Since the article touches on the troubles experienced by the city of Rockaway Beach after the hills to the east were cut over, a brief discussion of fog drip seems timely. Conifers are very efficient at harvesting water from the moisture-laden marine air that we who live west of the coast range summits are blessed to enjoy. We are perched on the western edge of what was once a vast rain forest.
A forest by any name, public or privately held, industrial tree farms included, are all watersheds. Conifers take the moisture from the air and return the surplus to the soil to form the rivulets and streams from which most coastal towns get water. The older the trees, the greater the crown height, and the more efficient the forest will be in harvesting moisture. Plantation forestry surely must diminish water production. I know this, and I am not a plumber.

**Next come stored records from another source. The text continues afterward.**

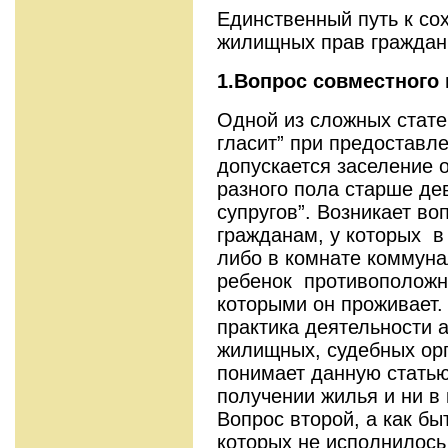
Единственный путь к со
жилищных прав граждан
1.Вопрос совместного
Одной из сложных стате
гласит” при предоставл
допускается заселение 
разного пола старше де
супругов”. Возникает во
гражданам, у которых в
либо в комнате коммуна
ребенок противоположно
которыми он проживает.
практика деятельности 
жилищных, судебных ор
понимает данную статью
получении жилья и ни в 
Вопрос второй, а как б
которых не исполнилось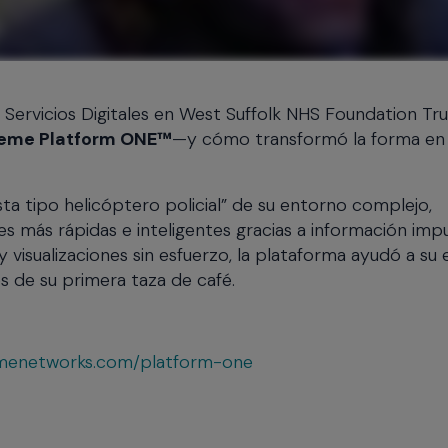
Servicios Digitales en West Suffolk NHS Foundation Tru
reme Platform ONE™
—y cómo transformó la forma en
sta tipo helicóptero policial” de su entorno complejo,
es más rápidas e inteligentes gracias a información imp
 y visualizaciones sin esfuerzo, la plataforma ayudó a su
s de su primera taza de café.
menetworks.com/platform-one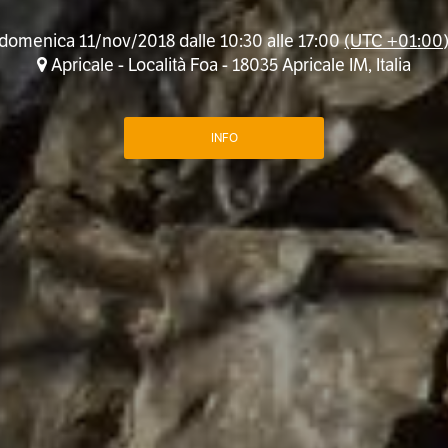
domenica 11/nov/2018 dalle 10:30 alle 17:00
(UTC +01:00
Apricale - Località Foa - 18035 Apricale IM, Italia
INFO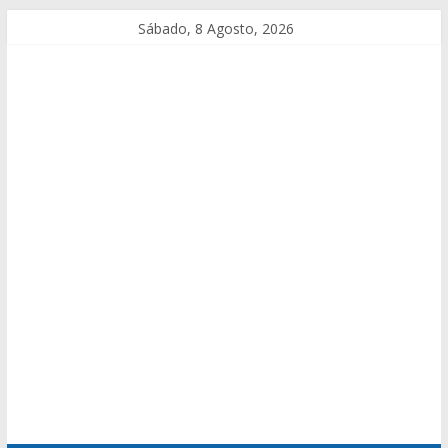
Sábado, 8 Agosto, 2026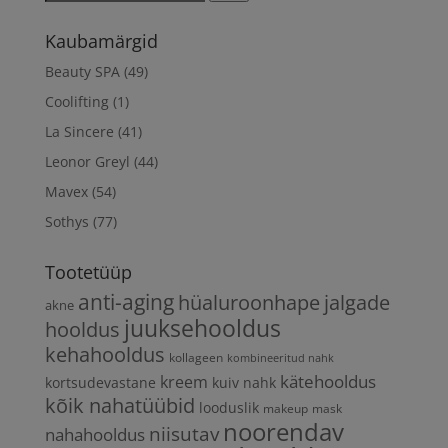
Kaubamärgid
Beauty SPA
(49)
Coolifting
(1)
La Sincere
(41)
Leonor Greyl
(44)
Mavex
(54)
Sothys
(77)
Tootetüüp
anti-aging
hüaluroonhape
jalgade
akne
juuksehooldus
hooldus
kehahooldus
kollageen
kombineeritud nahk
kätehooldus
kreem
kortsudevastane
kuiv nahk
kõik nahatüübid
looduslik
makeup
mask
noorendav
niisutav
nahahooldus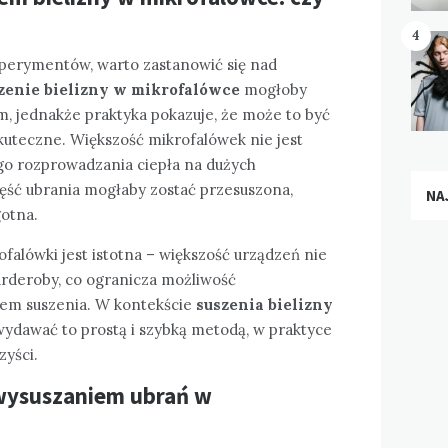
4
perymentów, warto zastanowić się nad
enie bielizny w mikrofalówce
mogłoby
, jednakże praktyka pokazuje, że może to być
skuteczne. Większość mikrofalówek nie jest
o rozprowadzania ciepła na dużych
zęść ubrania mogłaby zostać przesuszona,
NA
gotna.
alówki jest istotna – większość urządzeń nie
rderoby, co ogranicza możliwość
em suszenia. W kontekście
suszenia bielizny
wydawać to prostą i szybką metodą, w praktyce
zyści.
wysuszaniem ubrań w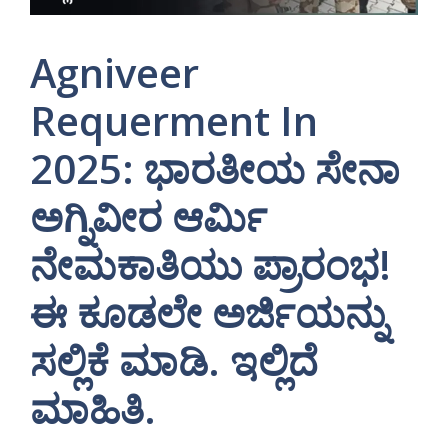
Agniveer
Requerment In
2025: ಭಾರತೀಯ ಸೇನಾ
ಅಗ್ನಿವೀರ ಆರ್ಮಿ
ನೇಮಕಾತಿಯು ಪ್ರಾರಂಭ!
ಈ ಕೂಡಲೇ ಅರ್ಜಿಯನ್ನು
ಸಲ್ಲಿಕೆ ಮಾಡಿ. ಇಲ್ಲಿದೆ
ಮಾಹಿತಿ.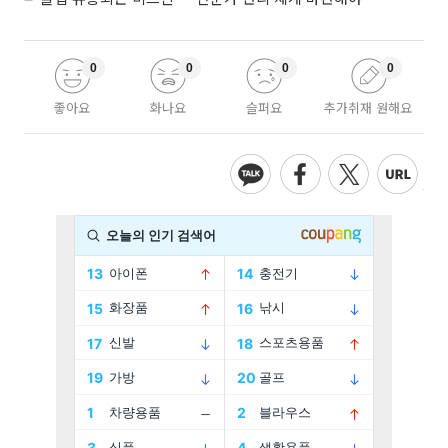
0
0
0
0
좋아요
화나요
슬퍼요
추가취재 원해요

The article describes the Astoria watershed as 3,700 acres of dense forest where routine annual harvests are conducted, while stating less than 25 percent of the growth is harvested annually. What is meant by “growth”? If a full 25 percent of growth were harvested annually, would all merchantable timber be gone in four years?
If public lands are to be managed as a tree farm, then make public the forest acreage inventory by specie and more importantly, age class. These are facts that will never, ever, see the light of day on the industrial forest holdings which surround us. It is far likelier we will be charged for their water that runs from their hills.
The article implied the city of Astoria wasn’t in it for the money, but some things just don’t add up, and by coincidence the operation made just enough to buy a new fire truck and salt away the extra into a capital improvement fund. This affirms why all trees must fall: We do it for the money.